もともとBMWとの提携は、豊田章男社長時代に同氏の肝煎りで実現しただけに、今回の全面提携への深化はトヨタとしても力が入っている。

 トヨタはEV市場の減速に対応し、26年のEV世界生産計画を3割縮小して100万台程度とする方針であることが明らかとなった。今後、トヨタのマルチパスウェイ(全方位)戦略の中で、FCVのウエートが高まる可能性も出てきたといえよう。

 いずれにしてもカーボンニュートラル(CN)の実現に向けて、「EVシフト」の風向きが変わる中にあっても、燃料電池を搭載し水素を燃料として水しか排出しないFCVは、日本でも希少な存在にとどまっているのが現実だ。

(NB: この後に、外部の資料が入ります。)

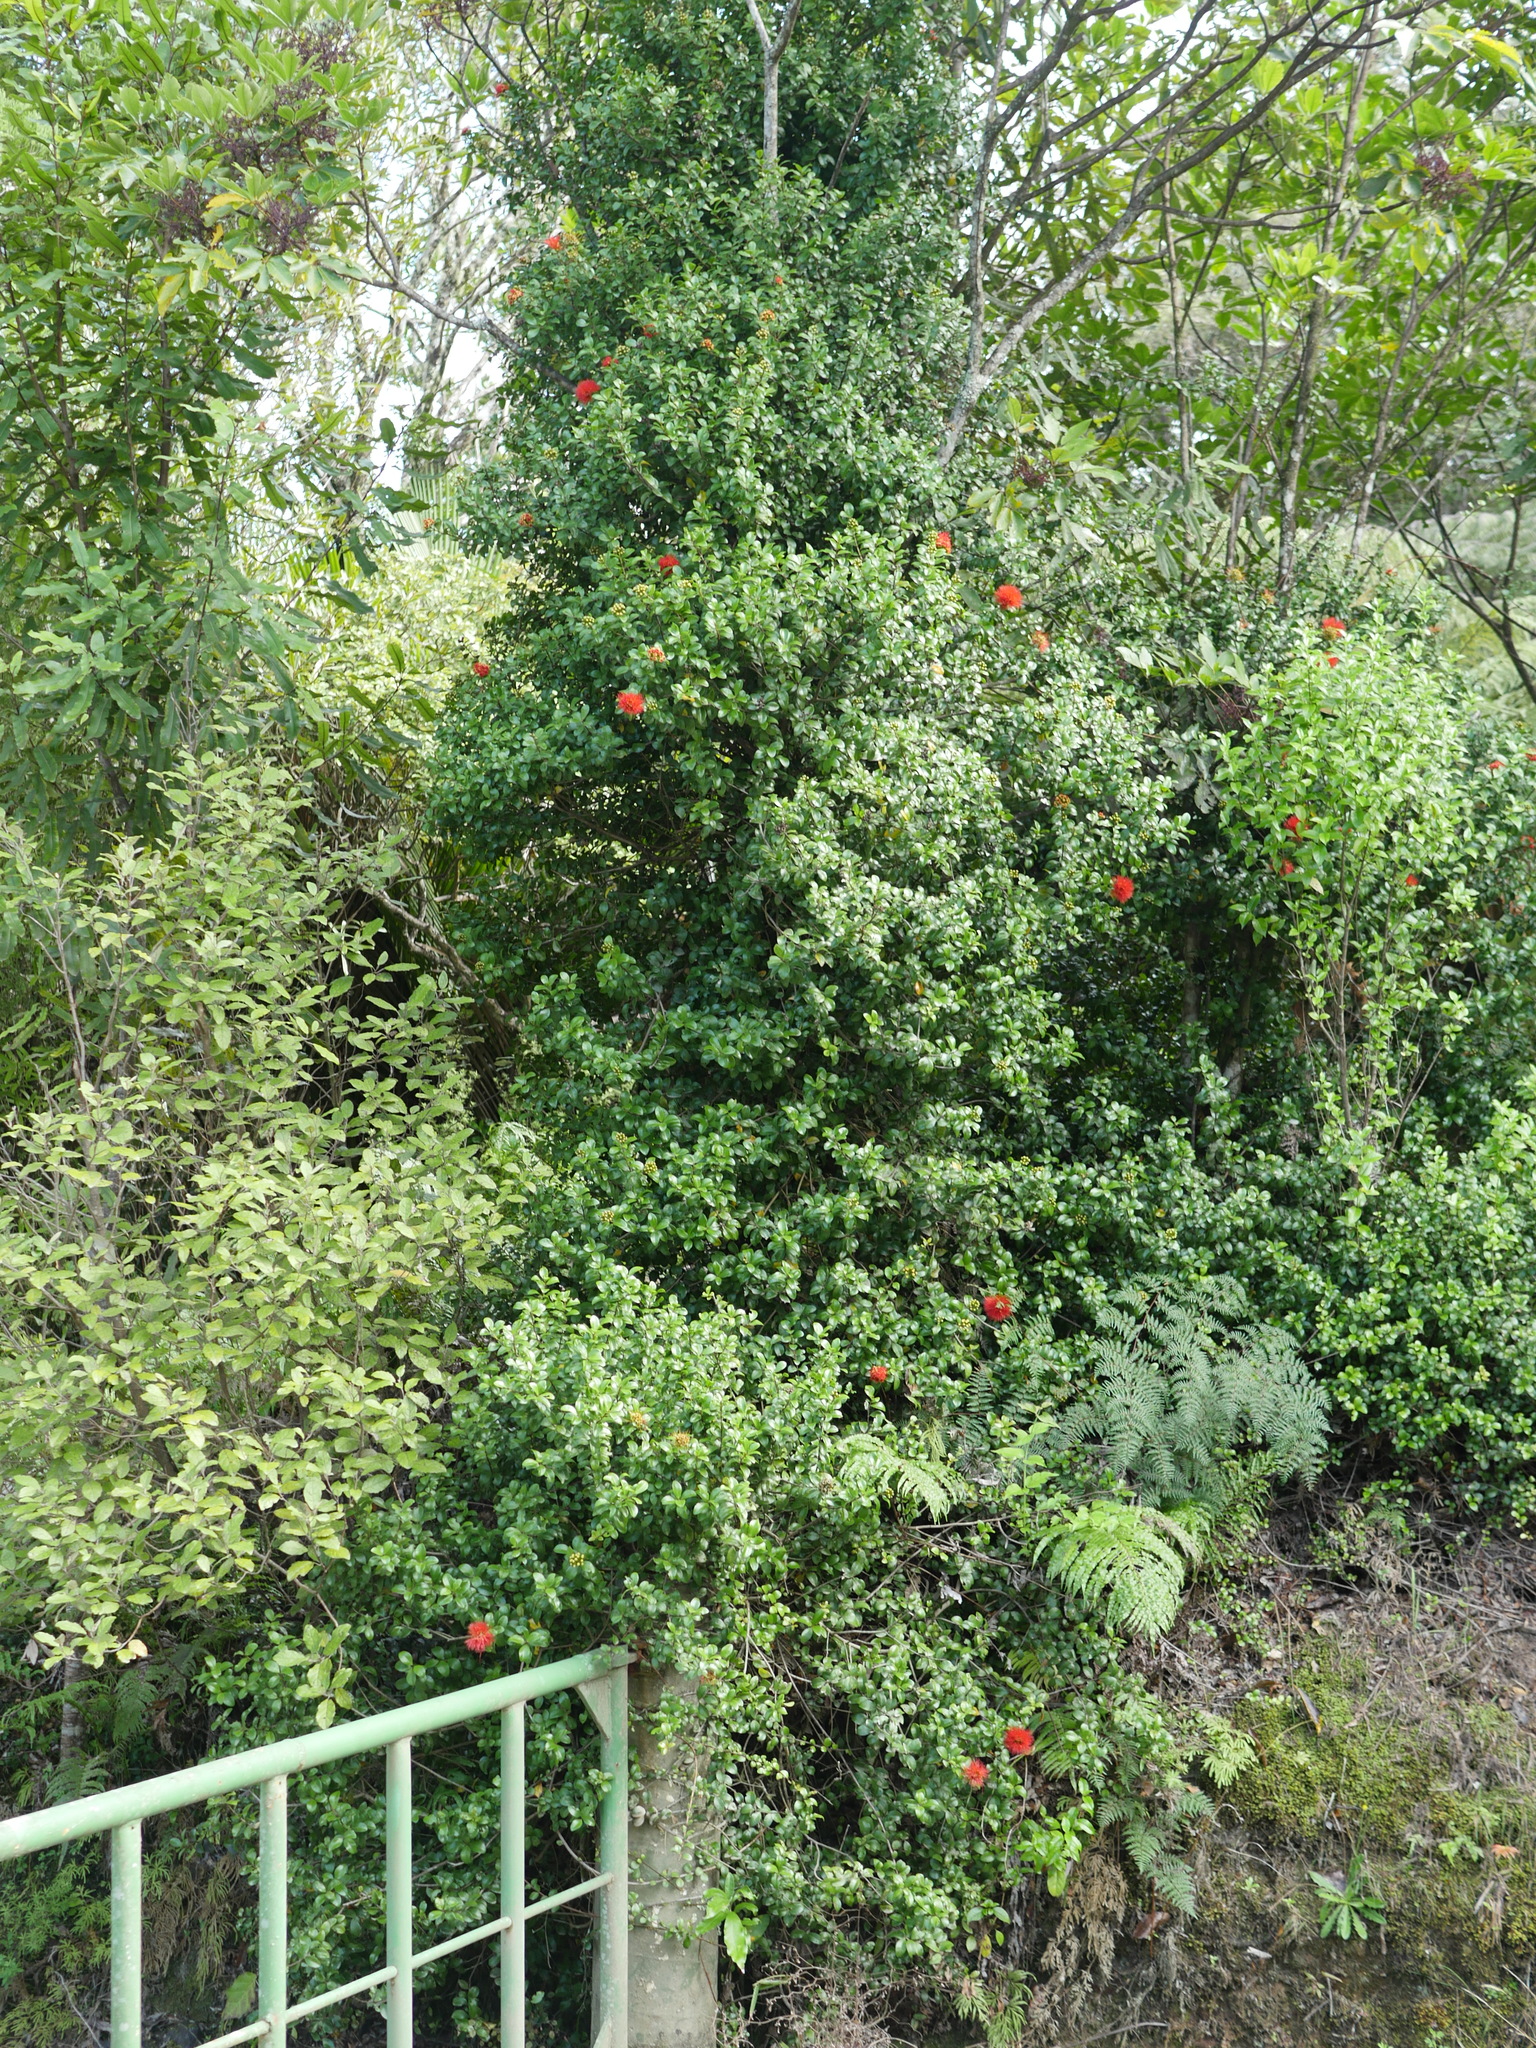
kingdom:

 現在、日本にはトヨタ、ホンダのほかに独メルセデスベンツ、韓国・ヒョンデがFCVを市販しているが、その台数は微々たるものだ。むしろ都内でよく見かけるのはFCバスで、実際、水素ステーションの設置などから、路線バスや大型トラックにこそFCVのメリットが生かされるとの考え方も一理ある。

 だが、ここへきてメーカー同士がFCVでの協業を深めている動きは、そういった従来の“限定的”な見方をくつがえす可能性を秘めている。BEV普及が世界的に失速し、世界の自動車メーカーが電動車戦略の方針転換を迫られる中にあって、FCVが脱炭素を実現するエネルギー政策からも代替的に普及する可能性も含めて注視すべきなのだ。

 直近では、北米などでハイブリッド車(HEV)の販売好調が続いており、その派生でプラグインハイブリッド車(PHEV)への注目も広がっている。そして、「究極のエコカー」とされてきたFCVの復活にもつながっていくのか――。大いに注目している。